Over the last several months, I am hearing more and more senior leaders across industries expressing the realization that if they are going to compete more effectively with their competition, they must find better ways to utilize existing knowledge and insights.
This pool of information, whether internal or external, drives better decision-making and actions, and leads to more focused efforts. It also helps organizations understand existing capabilities, and how they can be utilized to ultimately create insights and solutions for customers and end users.
Perhaps almost as bad as not coming up with solutions is the situation where companies aren’t aware of capabilities that already exist and are effectively “reinventing the wheel.” This not only wastes resources, but also costs time that could be better spent elsewhere. Collaboration helps not only to fill in the gaps, but can also better illuminate where the gaps might actually be.
I recently came across an interesting trend: The number of patents filed singly by organizations continues to grow, at a linear rate. But the number of patents filed jointly by two or more companies is growing much faster, actually at an exponential rate.
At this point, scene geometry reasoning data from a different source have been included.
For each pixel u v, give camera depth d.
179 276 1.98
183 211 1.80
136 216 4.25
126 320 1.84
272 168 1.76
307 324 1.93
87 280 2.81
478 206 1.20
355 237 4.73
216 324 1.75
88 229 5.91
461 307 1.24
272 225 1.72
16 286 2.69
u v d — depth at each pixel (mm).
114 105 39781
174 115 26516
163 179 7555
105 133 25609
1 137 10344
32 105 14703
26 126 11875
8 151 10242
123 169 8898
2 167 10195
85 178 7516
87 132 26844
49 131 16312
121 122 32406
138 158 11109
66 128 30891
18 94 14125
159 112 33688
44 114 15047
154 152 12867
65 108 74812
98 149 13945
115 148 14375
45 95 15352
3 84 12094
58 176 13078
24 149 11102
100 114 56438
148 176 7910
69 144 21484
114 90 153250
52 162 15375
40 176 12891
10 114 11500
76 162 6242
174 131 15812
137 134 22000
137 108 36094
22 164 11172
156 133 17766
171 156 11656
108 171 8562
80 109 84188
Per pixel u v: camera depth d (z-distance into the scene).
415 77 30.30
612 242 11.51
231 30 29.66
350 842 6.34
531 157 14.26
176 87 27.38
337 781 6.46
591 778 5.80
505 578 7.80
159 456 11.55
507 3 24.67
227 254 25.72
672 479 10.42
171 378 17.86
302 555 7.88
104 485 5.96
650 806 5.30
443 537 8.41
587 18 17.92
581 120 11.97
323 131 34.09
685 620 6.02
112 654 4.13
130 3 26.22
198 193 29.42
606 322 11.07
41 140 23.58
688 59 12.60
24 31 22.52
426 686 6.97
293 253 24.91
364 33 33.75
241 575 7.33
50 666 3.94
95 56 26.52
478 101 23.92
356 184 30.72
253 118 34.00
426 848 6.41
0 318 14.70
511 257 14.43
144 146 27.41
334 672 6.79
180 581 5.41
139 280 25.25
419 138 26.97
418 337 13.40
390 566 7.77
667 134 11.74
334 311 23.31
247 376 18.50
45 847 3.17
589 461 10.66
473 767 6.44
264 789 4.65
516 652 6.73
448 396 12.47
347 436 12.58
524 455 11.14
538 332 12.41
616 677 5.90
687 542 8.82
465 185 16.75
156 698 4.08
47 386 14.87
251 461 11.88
This impressive “co-patenting” growth is a result of more open cultures that are collaborating to come up with solutions.
As your company strives to deliver the results it seeks and reduce barriers to innovation, leveraging partnerships, outside knowledge and intellectual property can accelerate your research, reduce development costs, and help minimize or eliminate duplicate efforts. Collaboration for any organization is a challenge, but it is much easier with the availability of today’s information resources and technology to quickly survey the landscape and locate potential solutions and/or partners.
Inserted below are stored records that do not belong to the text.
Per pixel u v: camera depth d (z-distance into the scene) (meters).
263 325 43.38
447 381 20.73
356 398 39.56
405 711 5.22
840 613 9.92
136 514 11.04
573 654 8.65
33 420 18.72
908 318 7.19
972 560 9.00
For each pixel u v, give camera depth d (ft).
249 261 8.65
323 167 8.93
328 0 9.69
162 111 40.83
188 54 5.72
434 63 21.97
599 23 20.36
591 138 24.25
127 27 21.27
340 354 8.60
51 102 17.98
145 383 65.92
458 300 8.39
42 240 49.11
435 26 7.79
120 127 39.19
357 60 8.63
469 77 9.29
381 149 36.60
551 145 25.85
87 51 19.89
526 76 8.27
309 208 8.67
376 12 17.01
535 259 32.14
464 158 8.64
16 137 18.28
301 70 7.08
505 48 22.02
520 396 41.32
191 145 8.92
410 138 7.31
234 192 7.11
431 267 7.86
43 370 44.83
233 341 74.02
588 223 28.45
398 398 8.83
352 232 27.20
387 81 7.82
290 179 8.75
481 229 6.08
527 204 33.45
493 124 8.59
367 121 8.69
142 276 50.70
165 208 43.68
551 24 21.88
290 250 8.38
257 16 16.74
Knowledge management is one of those topics where there is no common approach that transcends industries. Even though there is not a common definition, many agree that deriving value from existing information must evolve processes, technology, and structure as enablers.
The biggest enabler, and the biggest opportunity for most organizations, is to create a knowledge-based culture. In a knowledge-based culture, effective sharing of information builds strong collaborative learning communities.
Look beyond your company’s borders and explore. It may be challenging, but it will also be exciting and rewarding.